The Kuala Lumpur-based carrier has tried to unsuccessfully sell the planes for the last year to cut costs as part of a restructuring plan which also saw it withdraw from several long-haul European routes.
After accelerating the retirement of its much older Boeing 777-200 fleet, the airline has decided to keep the A380s in service until it gets the first of its new Airbus A350 widebody jets, Christoph Mueller said ahead of the Singapore Airshow.
“We need them for the long haul market,” said Mueller of the A380s, which the airline flies only to London.
“We are still evaluating what we want to do with the A380. We have six and we will keep them at least until 2018, when we get the first A350.”
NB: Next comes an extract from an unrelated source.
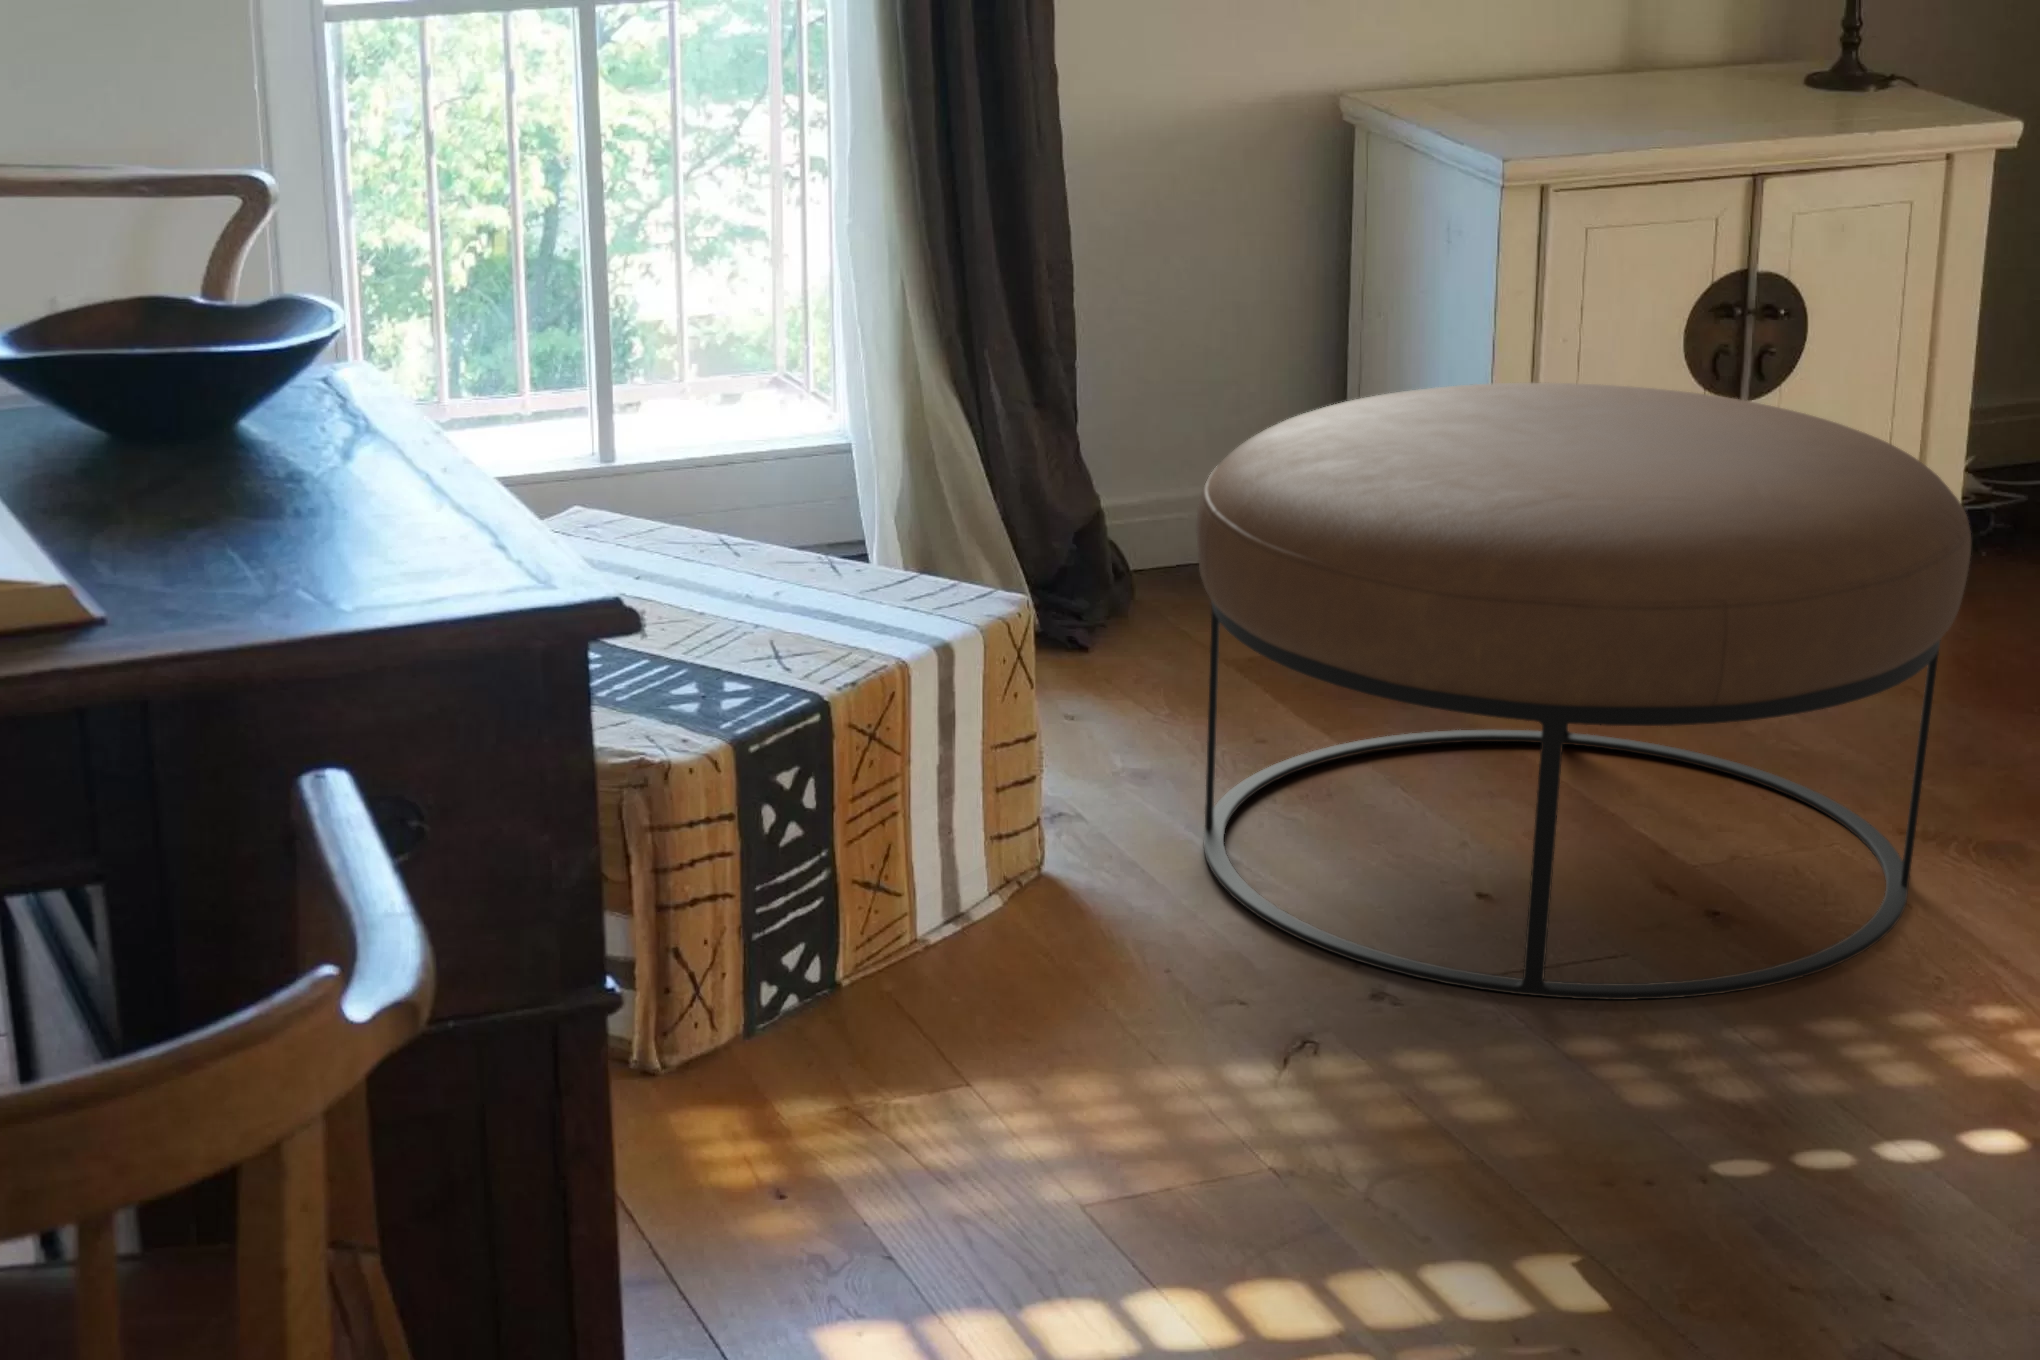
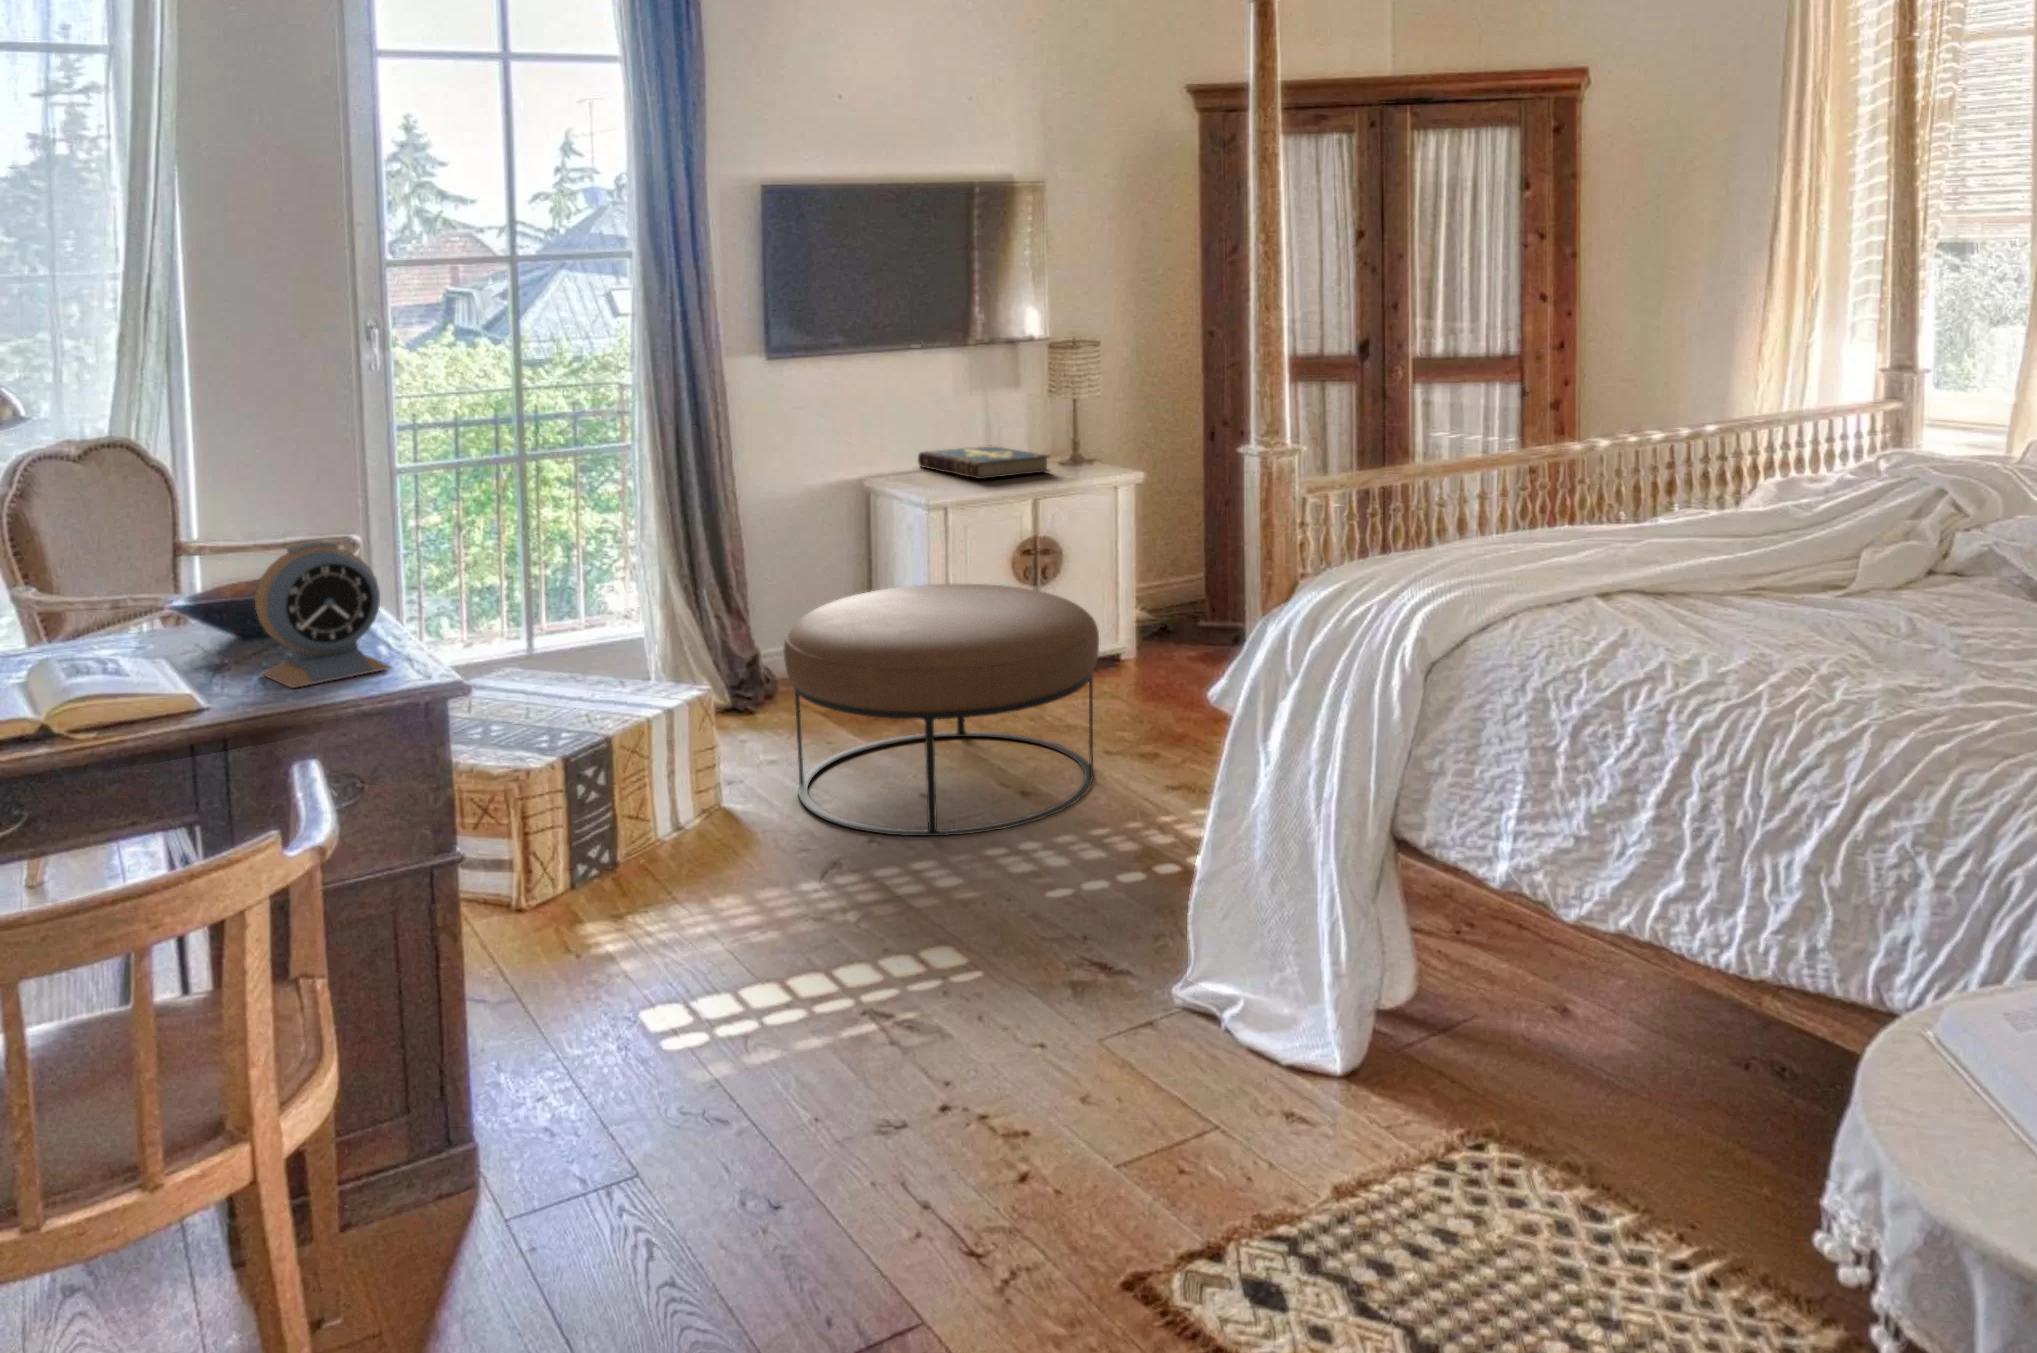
book: none [1473,46,1807,127] -> present [918,446,1049,479]
alarm clock: none [170,249,460,616] -> present [255,541,391,688]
Malaysia Airlines is also evaluating if it needs two more A350s to add to the four that it will get from leasing companies, Mueller said, adding that these planes will serve medium-haul, intra-Asia Pacific routes that the airline will focus on as part of its post-restructuring strategy.
Mueller, an experienced industry executive, was hired to push through the restructuring at Malaysia Airlines in May 2015 after Malaysian national investment firm Khazanah took it private.
Malaysia Airlines suffered a massive blow to its brand after flight MH370, which was carrying 239 passengers and crew, disappeared in March 2014. In July 2014, another flight, MH17, was shot down over eastern Ukraine, killing all 298 people aboard.
Mueller said the airline still aimed to return to profit by 2018. “We are not profitable yet but we are getting there.
“The markets are soft now, and that’s not just China. All segments are affected. But we can overcome that.”
As part of its restructuring, the airline has suspended non-stop services to Amsterdam, Paris and Dubai, and is using a new codeshare partnership with Dubai-based Emirates Airline to connect its passengers to destinations in Europe, Africa and the US.
Mueller said Malaysia Airlines hoped to extend this codeshare to “all points” on the airlines’ combined networks to “give us many points in, for example Africa and Europe, that we can’t fly to but where there is demand”.
One challenge to the restructuring programme has been the depreciation of the ringgit against the US dollar, with many costs such as fuel prices and aircraft lease pegged to the dollar, Mueller said.
In a bid to increase revenue to offset higher costs, the airline is looking at ways to attract more passengers and upgrade its in-flight offerings, such as rolling out a new business class product this year and possibly adding in-flight mobile and Internet connectivity.